LangChain vs LangGraph: Which Does Your AI Project Need?
By Umer Farooq, AI/ML Engineer at Prograsec ·
If you're scoping an AI feature, you'll hear both names quickly. They're from the same team and they're often used together, but they solve different problems, and picking the wrong one shows up later as either wasted complexity or a system you can't control. Here's the distinction in plain terms.
The one-line difference
LangChain is for a sequence: take input, retrieve some context, call a model, return an answer. LangGraph is for a process: multiple steps that loop, branch, wait for a human, and hold state across the whole run. A chain goes forward; a graph can go back.
When LangChain is enough
- A chatbot that answers from your documents (retrieval, then a model call).
- A single-shot task: summarize this, classify that, extract these fields.

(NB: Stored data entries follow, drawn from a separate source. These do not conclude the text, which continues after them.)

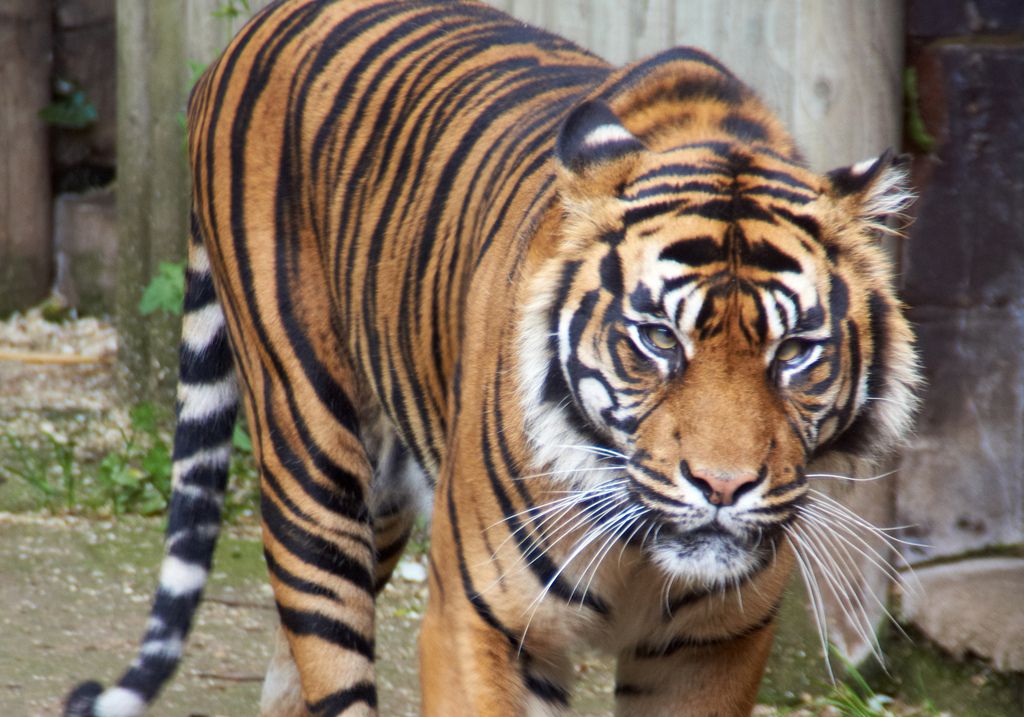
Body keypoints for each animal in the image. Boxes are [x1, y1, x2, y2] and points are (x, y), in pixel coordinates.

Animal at [61, 1, 921, 717]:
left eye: (795, 351)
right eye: (657, 338)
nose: (723, 486)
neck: (642, 552)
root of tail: (256, 26)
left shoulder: (710, 647)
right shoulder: (484, 621)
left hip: (384, 501)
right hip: (310, 456)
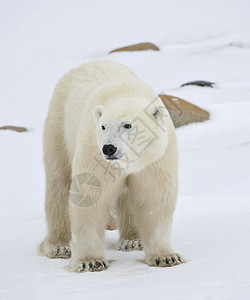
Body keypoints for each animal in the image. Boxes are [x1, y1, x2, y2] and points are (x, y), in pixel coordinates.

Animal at [38, 59, 184, 270]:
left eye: (128, 125)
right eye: (103, 126)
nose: (109, 148)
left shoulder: (155, 159)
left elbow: (154, 199)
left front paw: (166, 257)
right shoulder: (93, 151)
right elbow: (90, 196)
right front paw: (90, 261)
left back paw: (132, 240)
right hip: (59, 126)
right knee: (58, 184)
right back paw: (59, 246)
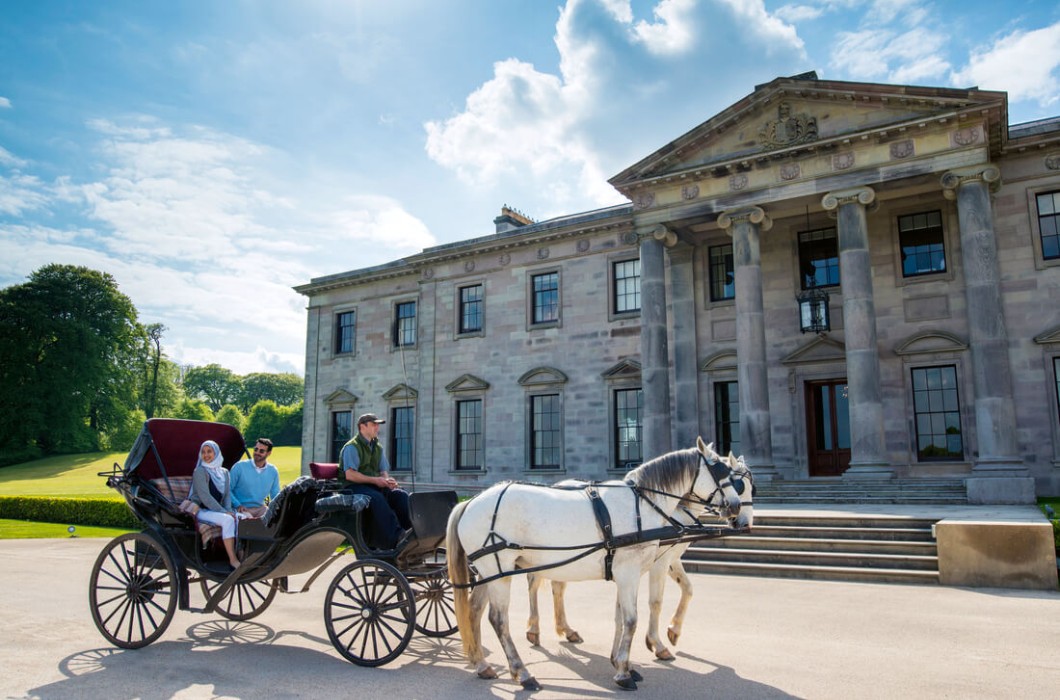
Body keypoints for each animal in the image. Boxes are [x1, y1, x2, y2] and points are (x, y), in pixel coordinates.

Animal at [525, 453, 750, 661]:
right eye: (738, 484)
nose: (744, 521)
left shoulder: (668, 559)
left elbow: (687, 589)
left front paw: (673, 631)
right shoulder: (657, 563)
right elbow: (656, 601)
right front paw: (656, 643)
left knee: (557, 586)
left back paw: (566, 629)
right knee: (534, 582)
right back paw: (534, 629)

- A tool the model can call once to fetch data mid-answer.
- Anything where the flow is essentially linear and finishes in one pass.
When you need LangGraph
- A procedure with several steps that must happen in order, with state carried between them.
- Human-in-the-loop approval, where the system pauses and waits for a person before continuing.
- Branching logic: if the evidence is thin, loop back and gather more before proceeding.
- Multiple agents with different jobs coordinating on one task.
A real example
We built the AI core of a workplace-procedures platform where practitioners are walked through a 12-step investigation, with a person approving each consequential step. That is not a chain. It has to hold the state of the investigation, pause for human approval, branch on what the evidence shows, and resume, which is exactly what LangGraph exists for. A plain chain would have forced us to rebuild that control flow by hand, badly.
How to decide
Start with the simplest thing that could work. If your feature is 'answer questions from our data', that's retrieval and a model call, and you don't need a graph. If a person has to review or approve steps, or the process loops and holds state, reach for a graph before you find yourself reinventing one. When in doubt, scope it with someone who has shipped both to production rather than just demoed them.